-- AUFGABE 1 --
Wie viele Mitarbeiter hat das Familienunternehmen laut dem Text über die Spezialtiefbaufirma Gollwitzer?

-- AUSGEWÄHLTER TEXT --
>>>
Eine Grundlage für den Erfolg des Familienunternehmens, das sich in 74 Jahren vom Steinbruch über einen Baggerbetrieb Anfang der 60er Jahre zur Kanal- und Straßenbaufirma in den 70ern zum Spezialtiefbauunternehmen mit beeindruckenden bundesweiten Referenzen und 130 Mitarbeitern entwickelte – darunter die Firmenzentrale der DM-Drogeriemarktkette in Karlsruhe, der UN-Campus in Bonn oder die HafenCity in Hamburg.

Eine Baustelle in Venedig

Ironie der guten Idee: „Wir brauchen schlechte Böden und hohe Grundwasserstände“, beschreibt Gollwitzer sein nasses Geschäftsfeld. „Deshalb haben wir Baugruben in Bremen und Hamburg in innerstädtischen, sensiblen Lagen.“ Und wer gerne im Grundwasser schürft, hat noch feuchtere  Ziele: „Ich möchte in Frankfurt den Boden einer schwierigen Baustelle am alten Güterbahnhof, wo wir von oben Antriebsanker angebracht haben, noch ohne Beton so ertüchtigen, dass er als Grund verwendet werden kann – und eine Baustelle am Markusplatz in Venedig.“

Zu den Mitbewerbern gehören große Konzerne wie die österreichische Strabag. Insgesamt gebe es 60 bis 70 Spezialbaufirmen, davon 10 bis 15 Mittelständler in der Größenordnung Gollwitzers. Doch Qualität spricht sich rum. „Am Anfang bewirbt man sich noch, mittlerweile kommen die Firmen zu uns.“ Gollwitzer sei bei BASF Ludwigshafen genauso gelistet wie bei den Lidl-Märkten. „Durch regionale Partner waren auch schon in fast jedem europäischen Land tätig.“

Gollwitzer Baustelle am Hamburger Elbbrückenzentrum. Foto: Gollwitzer

Mehr Service, weniger Produktion

Trotz des erarbeiteten Renommees sei der Transformationsdruck groß. „Eine Firma unserer Größe leidet unter den Regularien.“ Deshalb müsse man sich mehr in Richtung Service und Dienstleistung entwickeln. Synergien bringt die Kooperation des Schwesterunternehmens Borama Rent GmbH mit dem strategischen Partner Bauer Maschinen in Schrobenhausen, ein Marktführer von Spezialtiefbaugeräten.
<<<
Datensätze:
>>>
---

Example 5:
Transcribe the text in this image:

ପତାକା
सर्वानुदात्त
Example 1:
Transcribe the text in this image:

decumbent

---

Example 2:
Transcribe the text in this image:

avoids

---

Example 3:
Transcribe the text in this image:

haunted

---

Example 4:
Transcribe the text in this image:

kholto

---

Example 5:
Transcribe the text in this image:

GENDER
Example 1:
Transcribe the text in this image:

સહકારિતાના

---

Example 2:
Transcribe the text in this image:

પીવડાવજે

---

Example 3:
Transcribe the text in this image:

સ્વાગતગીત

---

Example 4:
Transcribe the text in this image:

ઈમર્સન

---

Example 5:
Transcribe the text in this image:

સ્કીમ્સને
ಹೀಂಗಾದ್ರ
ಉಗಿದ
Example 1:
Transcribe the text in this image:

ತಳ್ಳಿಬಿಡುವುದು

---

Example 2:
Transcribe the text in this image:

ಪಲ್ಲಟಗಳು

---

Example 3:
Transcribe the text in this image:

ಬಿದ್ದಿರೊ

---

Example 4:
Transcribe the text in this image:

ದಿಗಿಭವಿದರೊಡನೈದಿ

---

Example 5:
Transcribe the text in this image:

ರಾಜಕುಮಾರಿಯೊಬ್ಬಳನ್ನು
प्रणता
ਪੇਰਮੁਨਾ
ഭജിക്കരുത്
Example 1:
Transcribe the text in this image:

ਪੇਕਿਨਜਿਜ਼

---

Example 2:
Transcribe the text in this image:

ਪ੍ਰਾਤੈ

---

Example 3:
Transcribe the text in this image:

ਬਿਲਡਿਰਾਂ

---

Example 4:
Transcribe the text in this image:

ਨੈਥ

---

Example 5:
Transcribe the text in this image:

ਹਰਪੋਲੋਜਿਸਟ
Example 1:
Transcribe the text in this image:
<<<
-- AUFGABE 2 --
Gib die Zeilen der Datensätze unverändert aus. Beginne mit der ersten Zeile der Datensätze und höre nach der Zeile auf, die „ದಿಗಿಭವಿದರೊಡನೈದಿ“ enthält.

-- ANTWORT 1 --
130 Mitarbeiter.

-- ANTWORT 2 --
---

Example 5:
Transcribe the text in this image:

ପତାକା
सर्वानुदात्त
Example 1:
Transcribe the text in this image:

decumbent

---

Example 2:
Transcribe the text in this image:

avoids

---

Example 3:
Transcribe the text in this image:

haunted

---

Example 4:
Transcribe the text in this image:

kholto

---

Example 5:
Transcribe the text in this image:

GENDER
Example 1:
Transcribe the text in this image:

સહકારિતાના

---

Example 2:
Transcribe the text in this image:

પીવડાવજે

---

Example 3:
Transcribe the text in this image:

સ્વાગતગીત

---

Example 4:
Transcribe the text in this image:

ઈમર્સન

---

Example 5:
Transcribe the text in this image:

સ્કીમ્સને
ಹೀಂಗಾದ್ರ
ಉಗಿದ
Example 1:
Transcribe the text in this image:

ತಳ್ಳಿಬಿಡುವುದು

---

Example 2:
Transcribe the text in this image:

ಪಲ್ಲಟಗಳು

---

Example 3:
Transcribe the text in this image:

ಬಿದ್ದಿರೊ

---

Example 4:
Transcribe the text in this image:

ದಿಗಿಭವಿದರೊಡನೈದಿ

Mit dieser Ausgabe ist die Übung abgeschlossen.